It won't vary with input signal level the way you've shown it, however it will vary with impedance of the source.
I suggest adding the noise with an op-amp to isolate the input from the noise source. You should probably have an anti-alias filter on the input signal before adding (unless it's naturally band limited) and make sure that the input is not correlated with the triangle wave.
Oversampling means to sample at significantly more than the Nyquist Rate.
When using an ADC, the ADC generates quantisation noise because the continuous valued signal has to be translated to discrete output values. If you oversample then this noise power is "spread out" over a larger frequency range, i.e. it has a lower spectral density. So if you apply a digital low-pass filter after the ADC you can reduce the total noise. The reduction would be -3dB if you halved the bandwidth of the signal, which is equivalent to 1/2 bit improvement in your ADC. So oversampling by 16x and filtering with a perfect brick wall LPF would give you an improvement of 4*1/2 bit = 2bits.
Intuitively so you can see this works: say the ADC output is oversampled by 4 so for a specific sample you get 3,4,3,3 ; the average of this is 3.25 so you have improved the effective number of bits (ENoB) of your ADC reading.
Delta-Sigma ADCs shape the quantisation noise, pushing more of it out to higher frequencies so they can get 2 or even 3 bits per octave of oversampling. This diagram (from EETimes) illustrates the point:
On your point (2) you refer to "multiple cycle sampling" as "means to sample many many cycles (AC sampling)".
Your description is a little confusing, but you can use techniques that rely on sampling a repetitive signal over multiple cycles to "fill in" samples that fall in between the sample rate. Digital Sampling Oscilloscopes use this technique. Basically you sample your signal starting from time 0 and then sample again from time T/N (either on stored data or the next input signal cycle), where T is the sample period and N is the oversample rate.

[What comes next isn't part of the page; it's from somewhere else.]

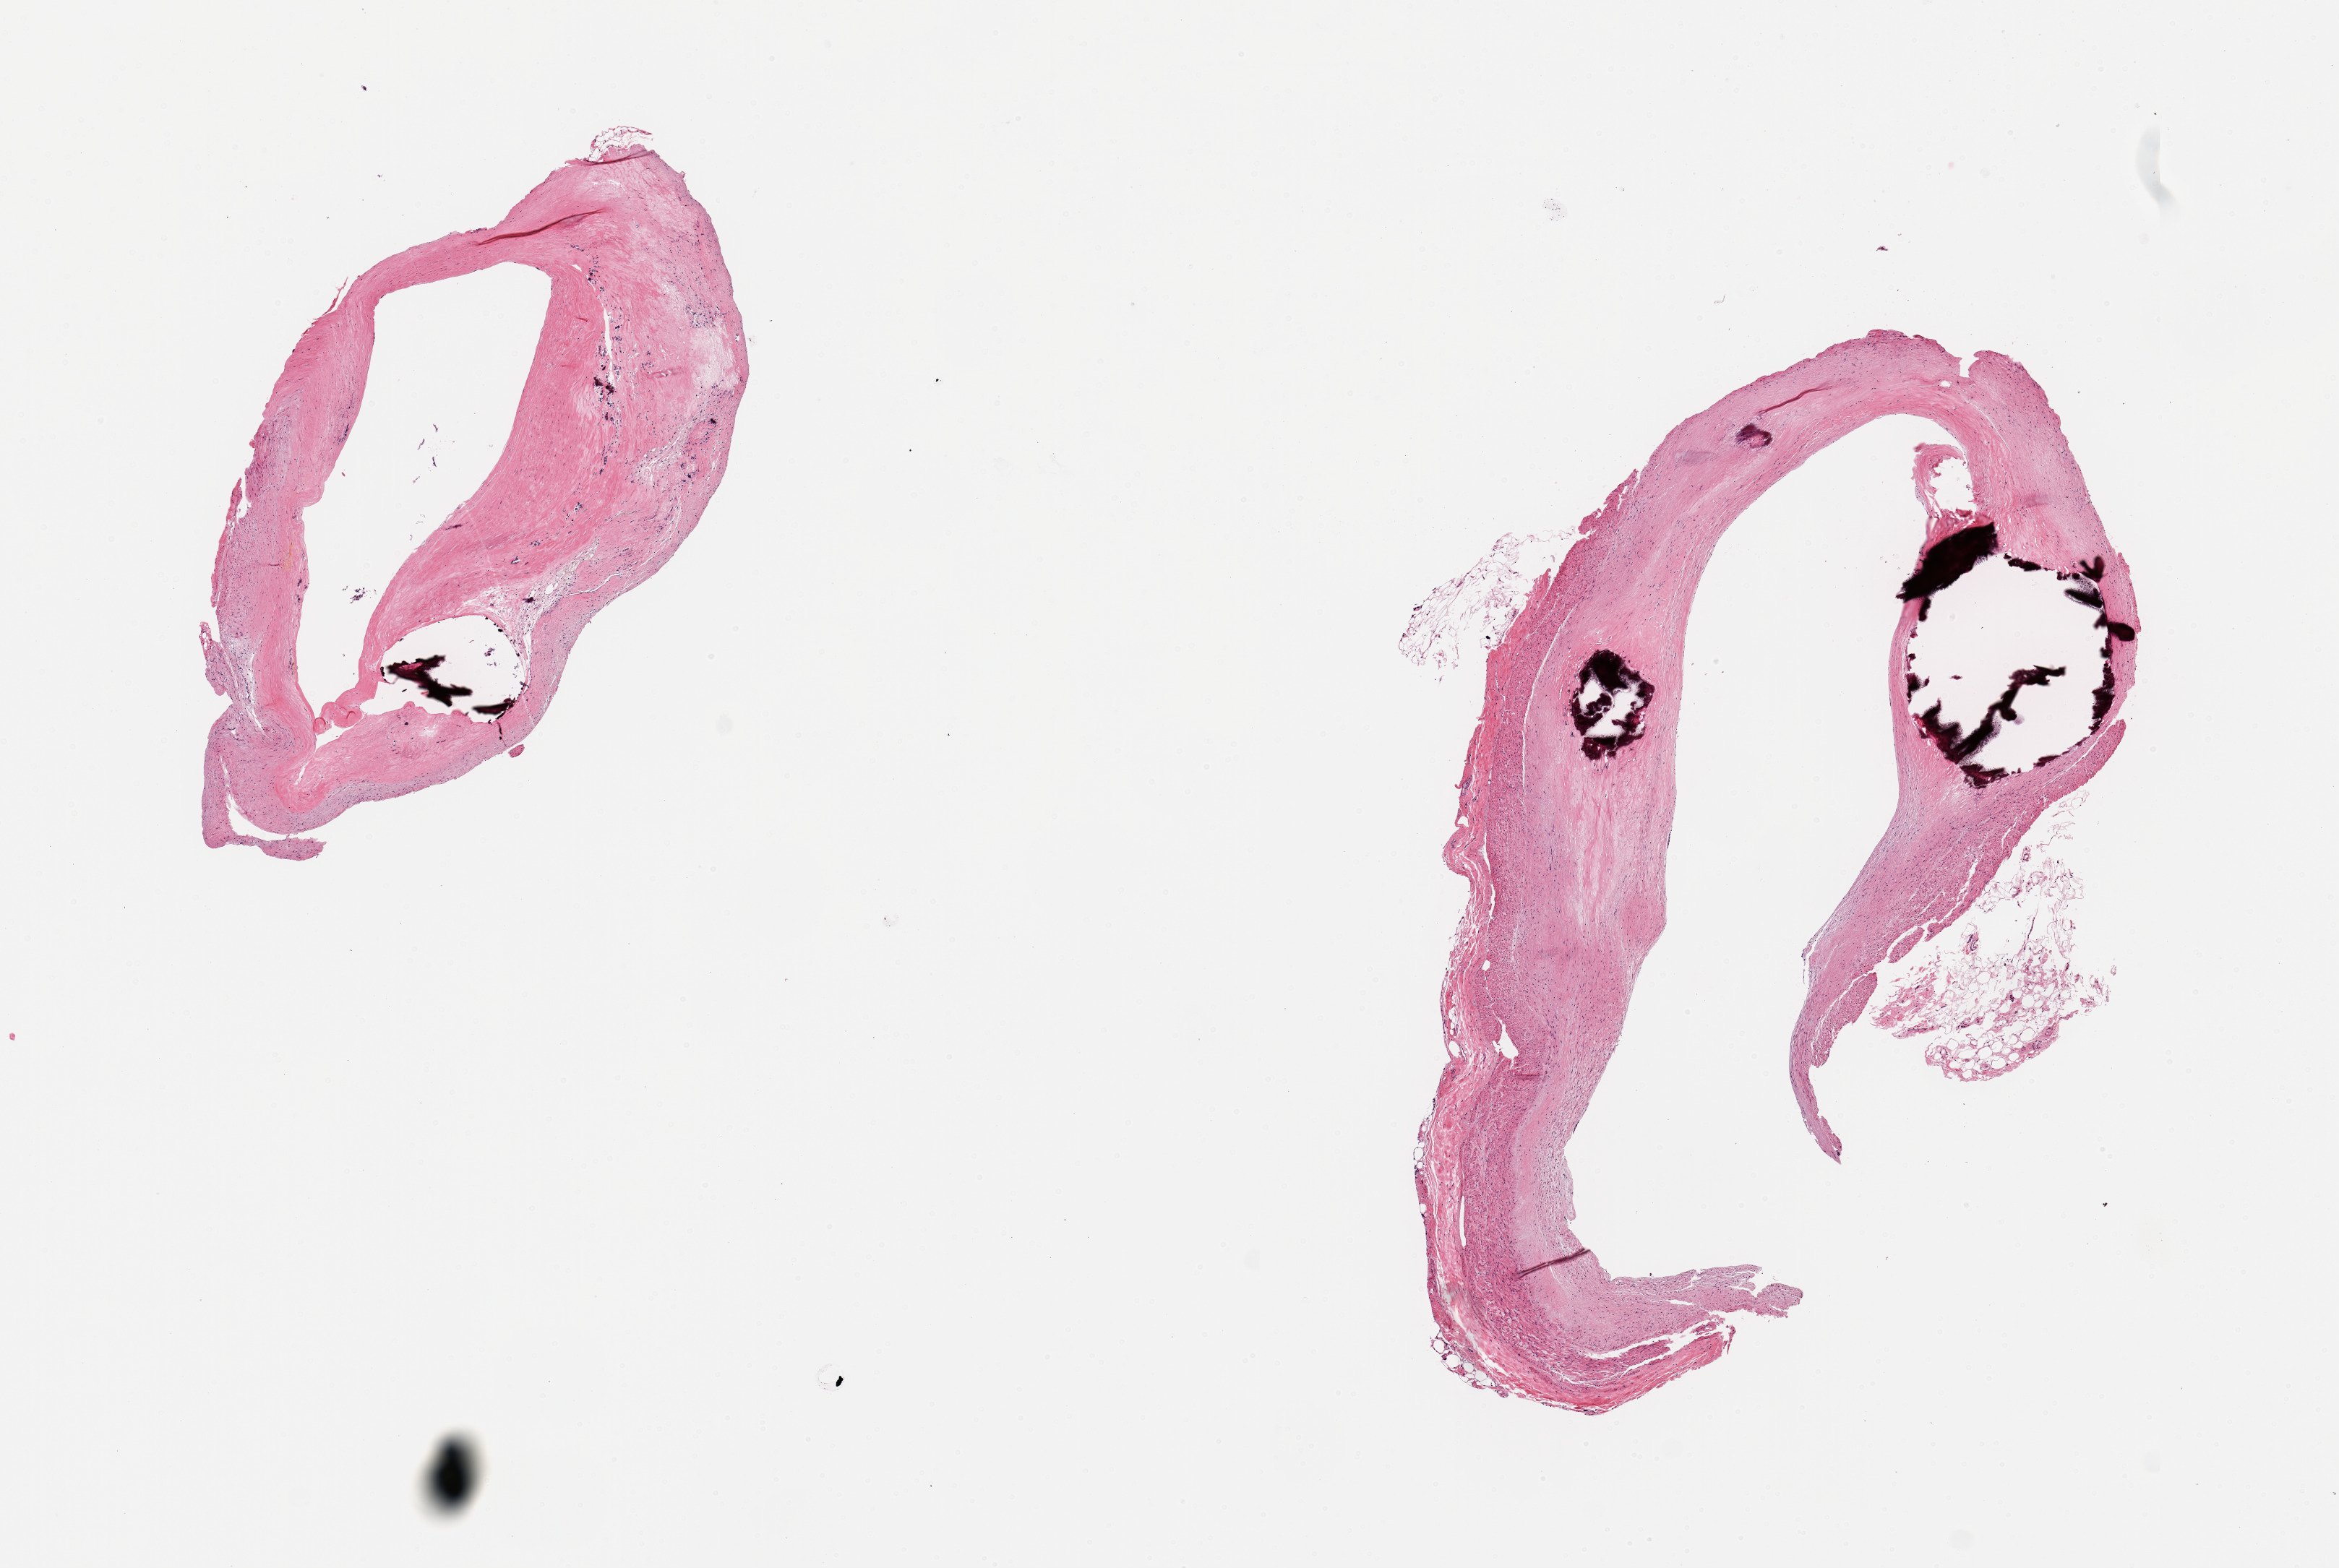
H&E whole-slide image, brightfield, low-resolution overview of the scanned area, about 12.8 x 8.6 mm. PAXgene-fixed paraffin-embedded (PFPE) section. Sampled site (target tissue): coronary artery. Donor tissue sample.
Pathologist's review note for this sample: 2 pieces; extensive atherosclerotic calcified plaques; <25% muscle.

You then "fill in" the new data.
EDIT: Based on OP clarification:
"If we want to measure 50 Hz AC signal, we set ADC's sample rate to 1000 Hz, and sample 10 cycles, that is (1000 Hz / 50 Hz) x 10 = 200 samples. "

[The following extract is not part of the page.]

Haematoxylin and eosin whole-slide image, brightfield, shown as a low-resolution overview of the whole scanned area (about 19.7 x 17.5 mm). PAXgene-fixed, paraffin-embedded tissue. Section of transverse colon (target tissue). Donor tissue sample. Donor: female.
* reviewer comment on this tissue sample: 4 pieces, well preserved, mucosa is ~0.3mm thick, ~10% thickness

By sampling the same points from a periodic perspective you will get some noise reduction once you average the values as described in my answer, but the noise reduction will not match the theoretical reduction because the quantisation noise will be correlated to the sampling. Also, you're missing a trick if you do not recognise the point I made in (2). By choosing the sample frequency to be relatively prime with respect to the signal frequency you would not be sampling the "same points" each period. This gives you more data. If you then choose to average this you get less noise because the quantisation noise will be de-correlated.
Best Answer
I wouldn't take that application note too seriously — it contains many errors, both conceptual1 and typographical.

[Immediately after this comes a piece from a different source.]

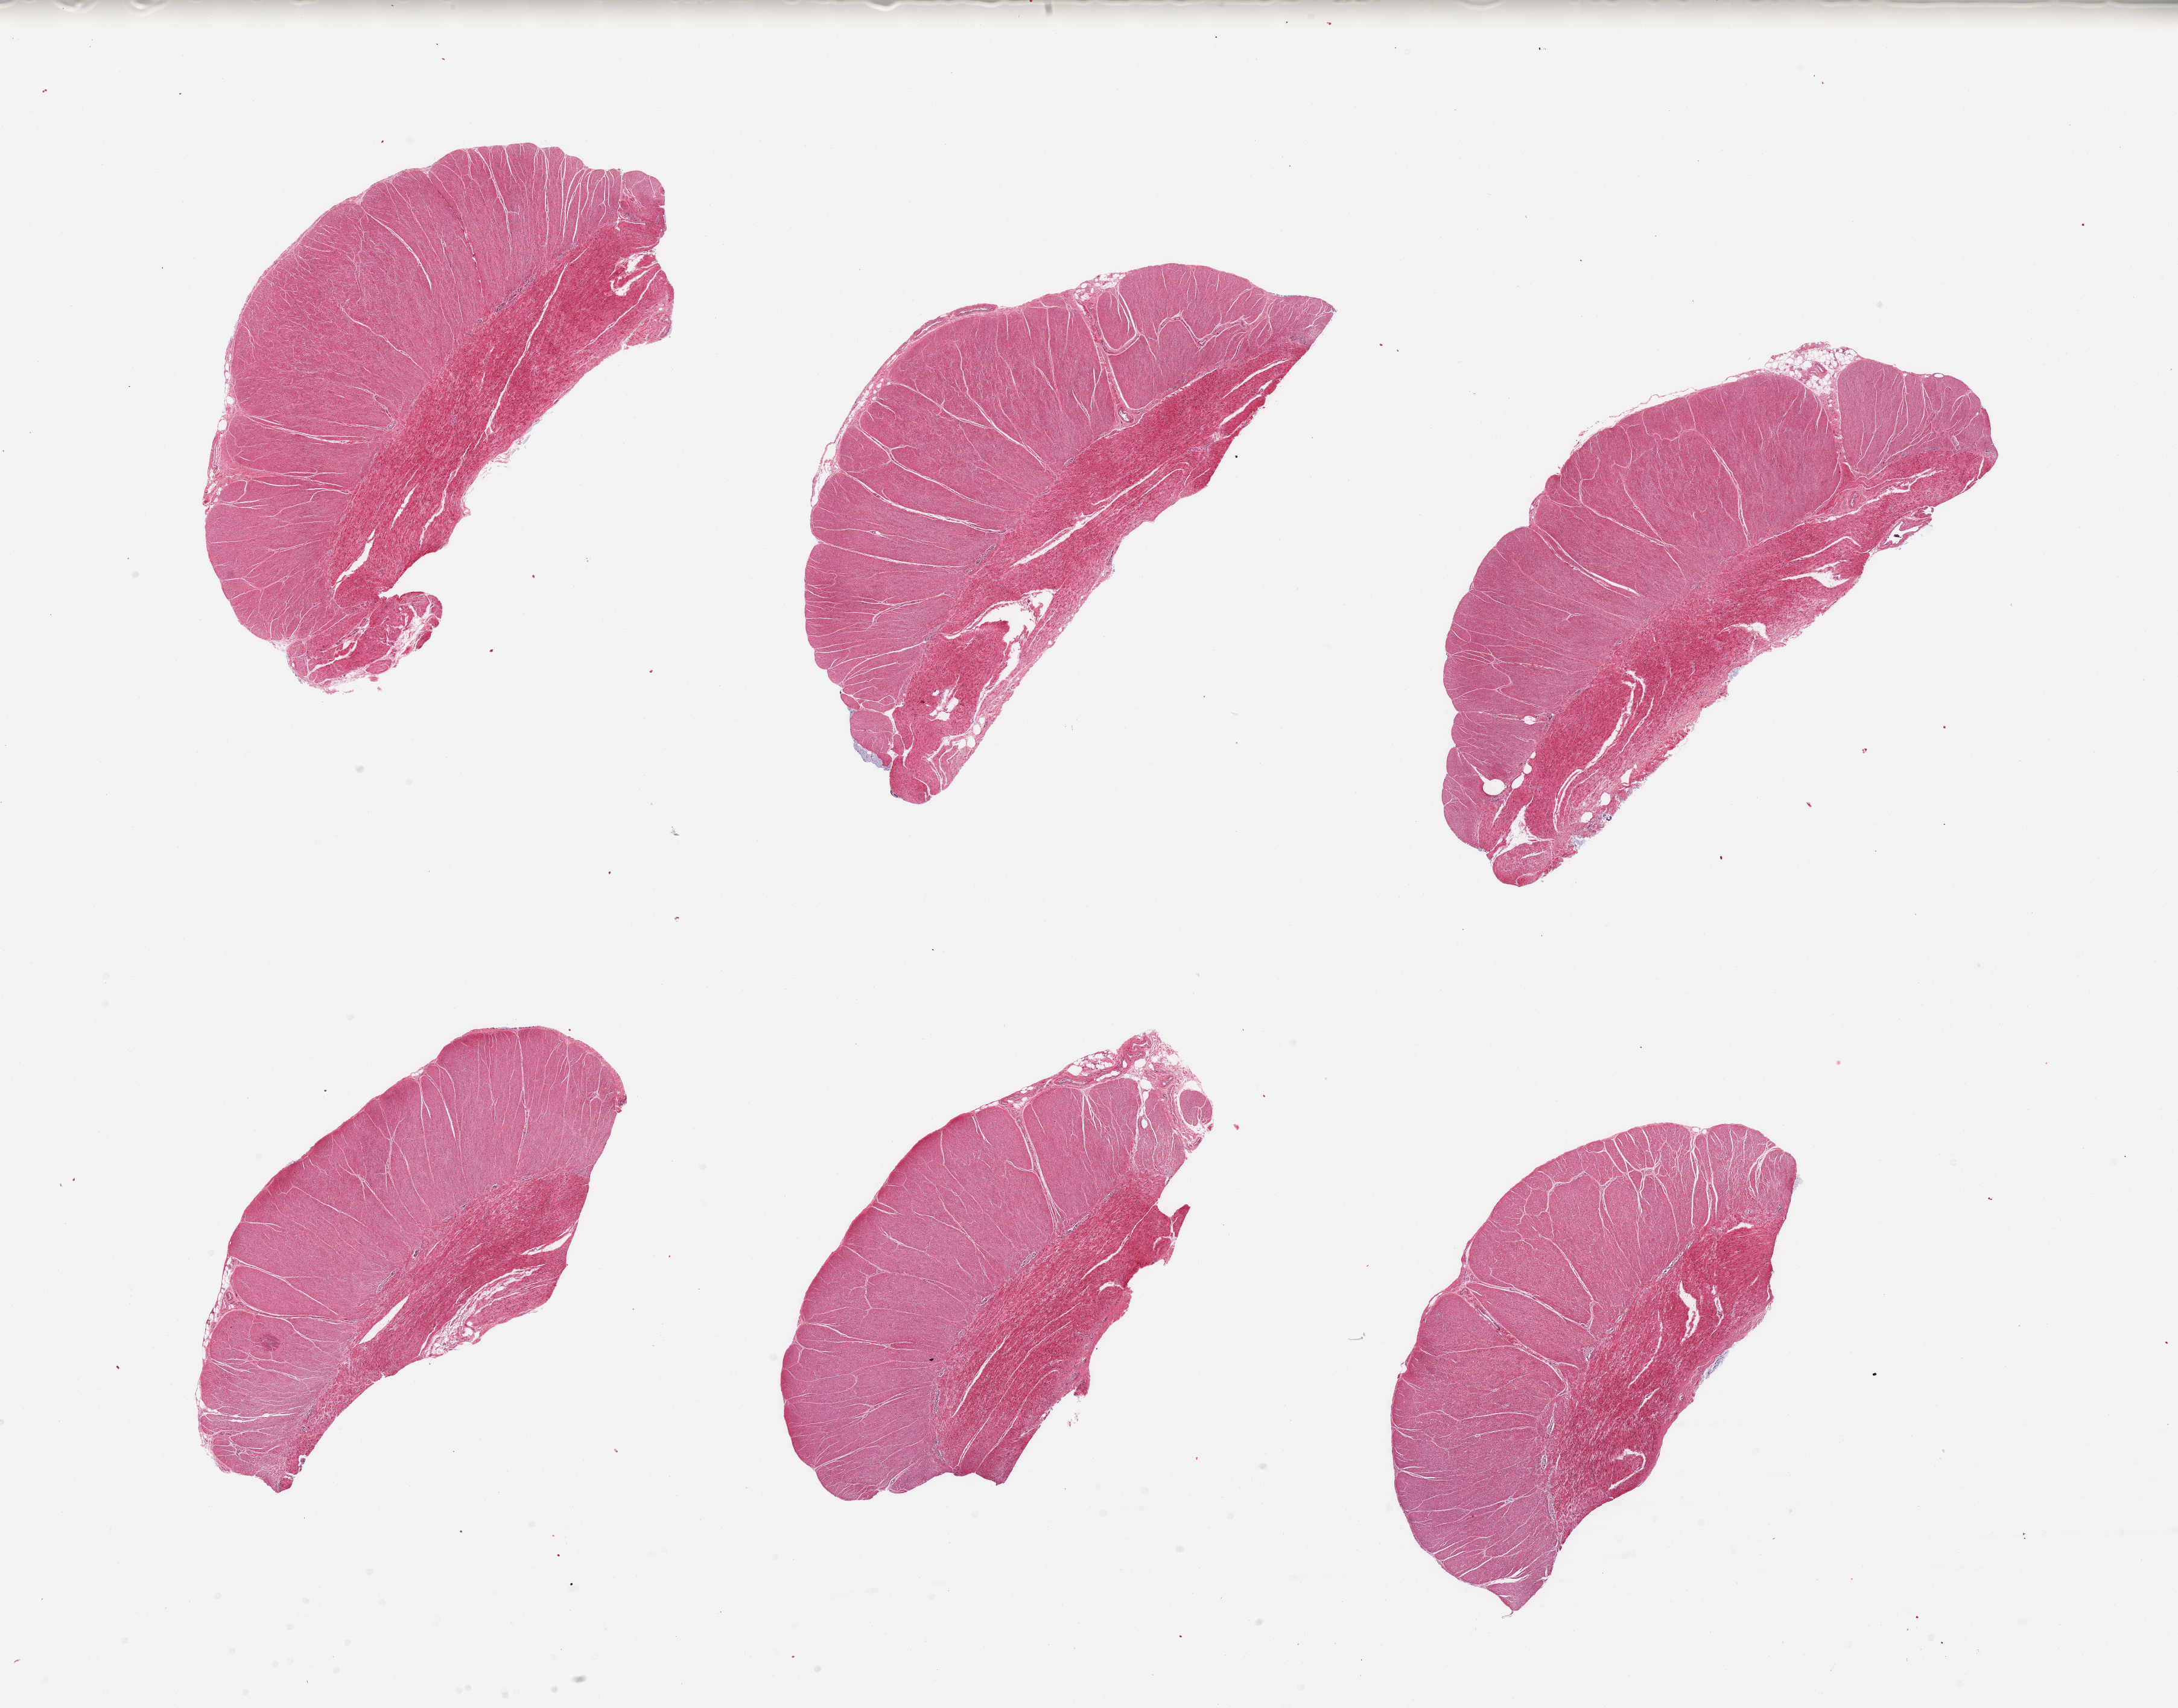
Whole-slide image, haematoxylin and eosin stain — shown as a low-resolution overview of the whole scanned area (about 28.5 x 22.4 mm, slide scanned at 20x). PAXgene-fixed paraffin-embedded (PFPE) section. Section of sigmoid colon (target tissue). Tissue donor sample.
Review note (as recorded): 6 pieces; well dissected muscularis propria.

Adding up a bunch of samples and then scaling the sum by some factor, no matter what you call it, IS averaging. It's also filtering. It is, in fact, just one special case of a finite impulse response (FIR) filter, in which every sample gets its own scale factor and then they get added together to create the result.
It's all the same thing in the end.
Just use ordinary division if the divisor isn't a power of 2.
1 For example, "white" noise is NOT equivalent to "gaussian" noise, although many natural noise sources are both gaussian AND white.